#### Data for this task:
========

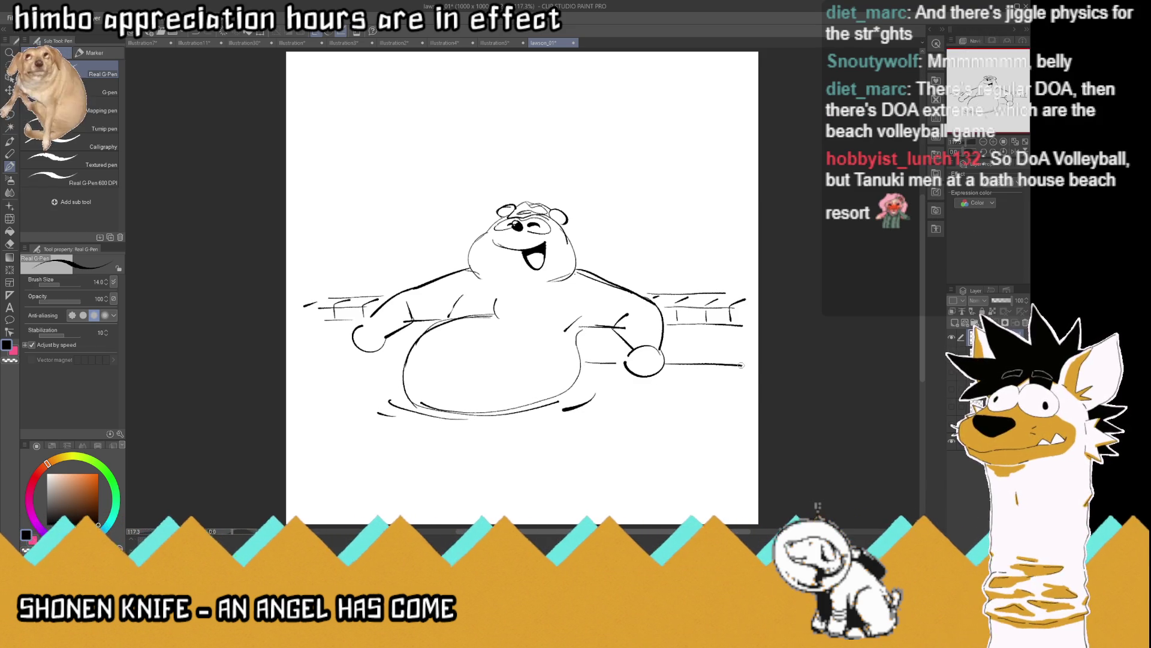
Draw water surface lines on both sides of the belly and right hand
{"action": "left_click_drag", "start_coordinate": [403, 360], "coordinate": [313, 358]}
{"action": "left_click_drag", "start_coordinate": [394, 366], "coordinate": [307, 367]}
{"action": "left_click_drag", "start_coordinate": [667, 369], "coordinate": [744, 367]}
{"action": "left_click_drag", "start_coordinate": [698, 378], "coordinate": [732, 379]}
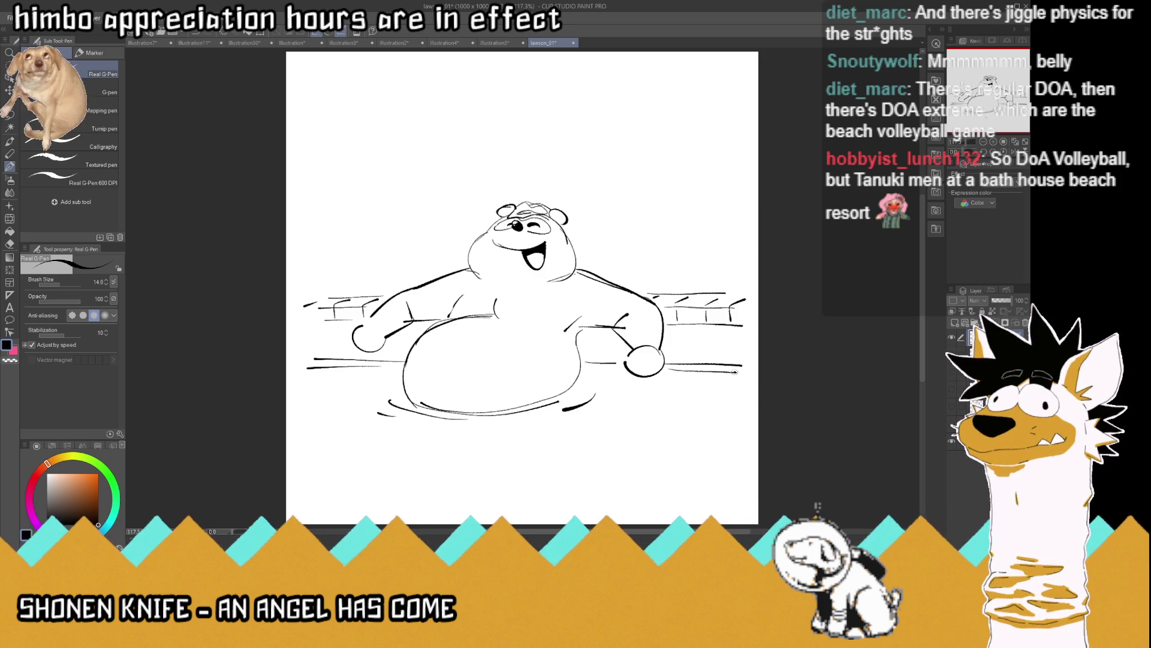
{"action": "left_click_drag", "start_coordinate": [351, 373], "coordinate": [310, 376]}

========

#### Aim of the task:
Your copy should match the entries exactly, minus the pictures.

#### Solution:
Draw water surface lines on both sides of the belly and right hand
{"action": "left_click_drag", "start_coordinate": [403, 360], "coordinate": [313, 358]}
{"action": "left_click_drag", "start_coordinate": [394, 366], "coordinate": [307, 367]}
{"action": "left_click_drag", "start_coordinate": [667, 369], "coordinate": [744, 367]}
{"action": "left_click_drag", "start_coordinate": [698, 378], "coordinate": [732, 379]}
{"action": "left_click_drag", "start_coordinate": [351, 373], "coordinate": [310, 376]}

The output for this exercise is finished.